**Instructions for the task**
Every line of the material is to be transcribed verbatim, with images omitted.

**Source material**
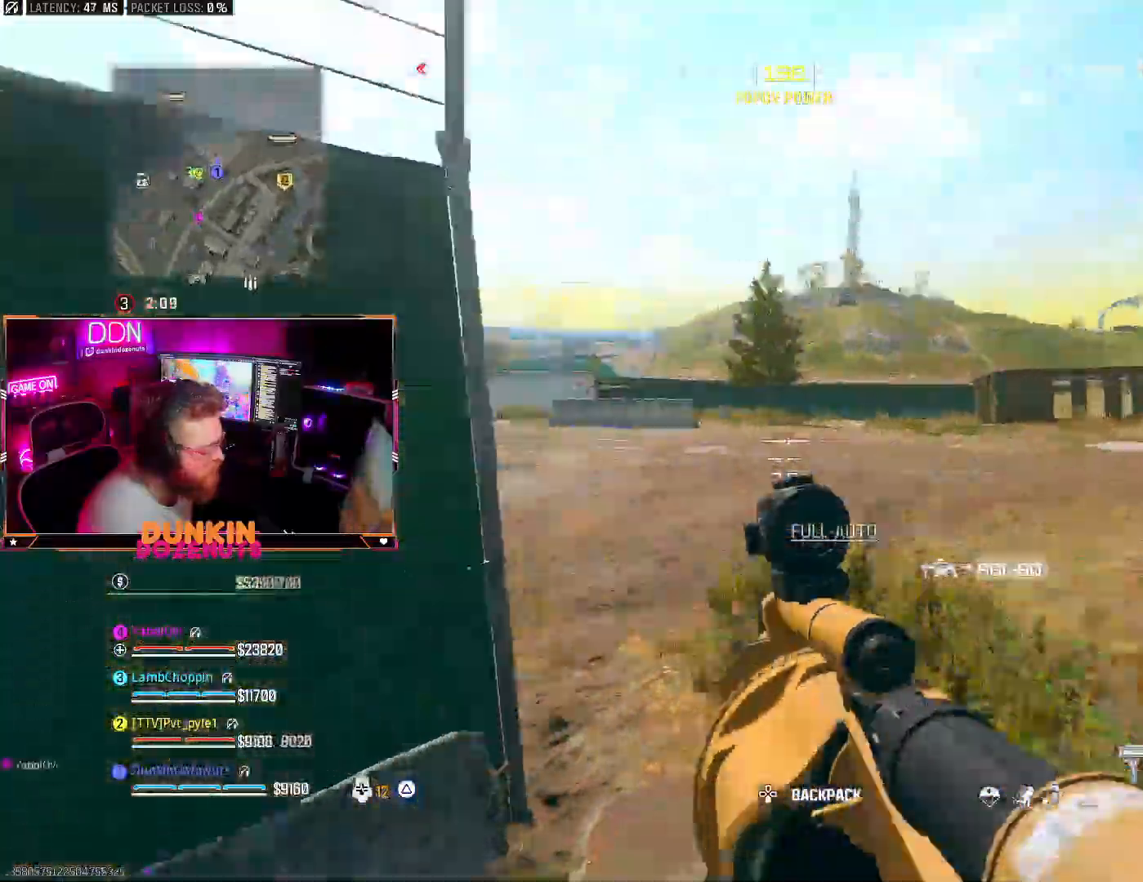
{"dt_ms": 500, "buttons": [], "left_stick": "up", "right_stick": "down-right", "events": [[67, "right_stick", "down-left"], [83, "left_stick", "down-left"], [200, "right_stick", "center"], [233, "left_stick", "up-left"], [283, "left_stick", "up-right"], [383, "left_stick", "right"], [383, "right_stick", "down-right"], [500, "left_stick", "up"]]}
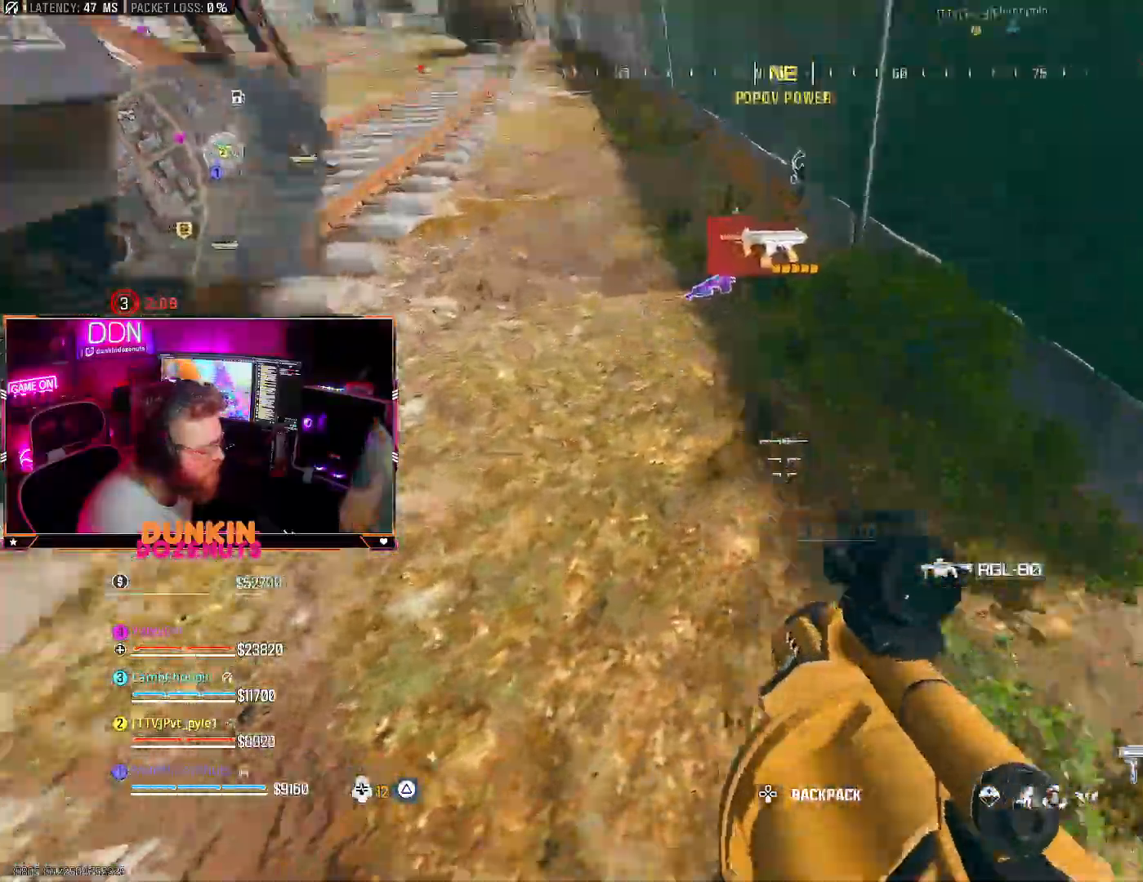
{"dt_ms": 1000, "buttons": [], "left_stick": "up-right", "right_stick": "up-right"}
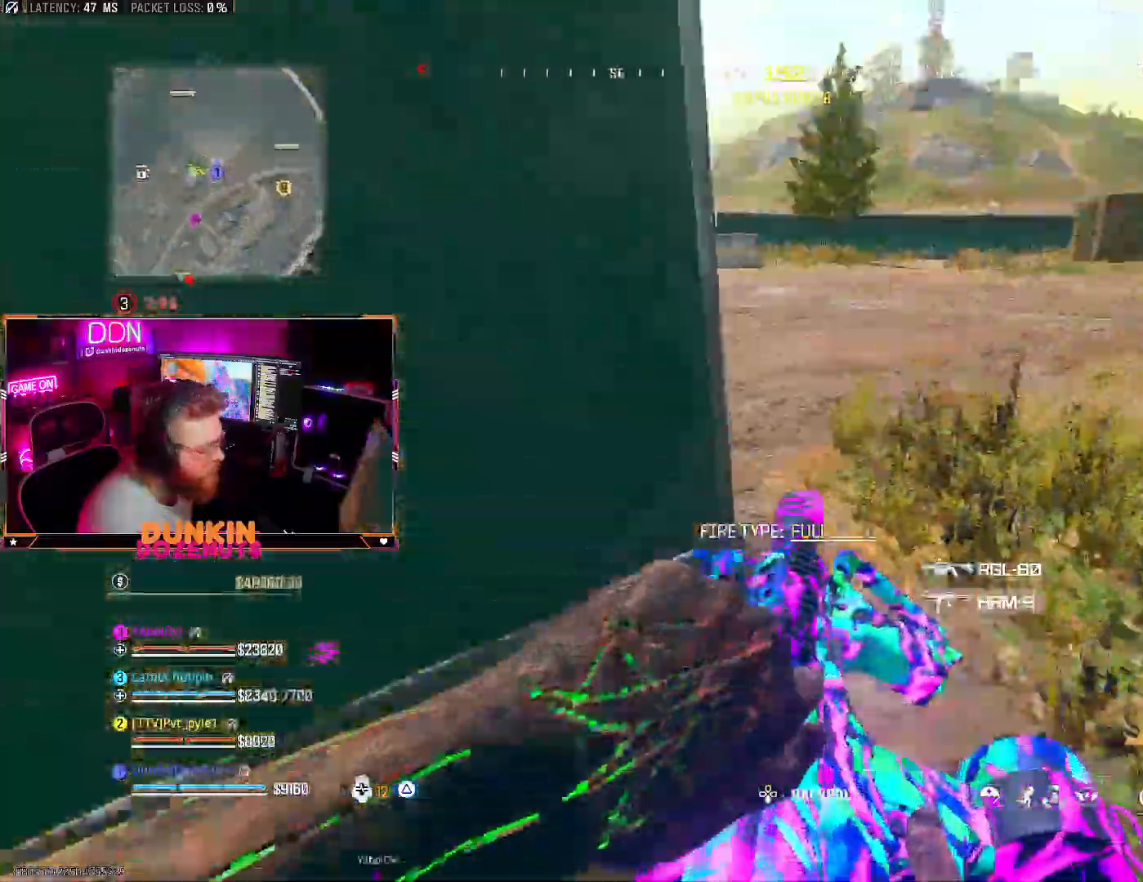
{"dt_ms": 500, "buttons": ["CIRCLE", "L3"], "left_stick": "up-left", "right_stick": "up-left", "events": [[50, "right_stick", "center"], [150, "L3", "down"], [150, "left_stick", "up"], [150, "right_stick", "left"], [217, "L3", "up"], [283, "L3", "down"], [283, "left_stick", "up-left"], [400, "right_stick", "up-left"], [417, "CIRCLE", "down"], [417, "L3", "up"], [467, "L3", "down"]]}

**Answer space**
{"dt_ms": 500, "buttons": [], "left_stick": "up", "right_stick": "down-right", "events": [[67, "right_stick", "down-left"], [83, "left_stick", "down-left"], [200, "right_stick", "center"], [233, "left_stick", "up-left"], [283, "left_stick", "up-right"], [383, "left_stick", "right"], [383, "right_stick", "down-right"], [500, "left_stick", "up"]]}
{"dt_ms": 1000, "buttons": [], "left_stick": "up-right", "right_stick": "up-right"}
{"dt_ms": 500, "buttons": ["CIRCLE", "L3"], "left_stick": "up-left", "right_stick": "up-left", "events": [[50, "right_stick", "center"], [150, "L3", "down"], [150, "left_stick", "up"], [150, "right_stick", "left"], [217, "L3", "up"], [283, "L3", "down"], [283, "left_stick", "up-left"], [400, "right_stick", "up-left"], [417, "CIRCLE", "down"], [417, "L3", "up"], [467, "L3", "down"]]}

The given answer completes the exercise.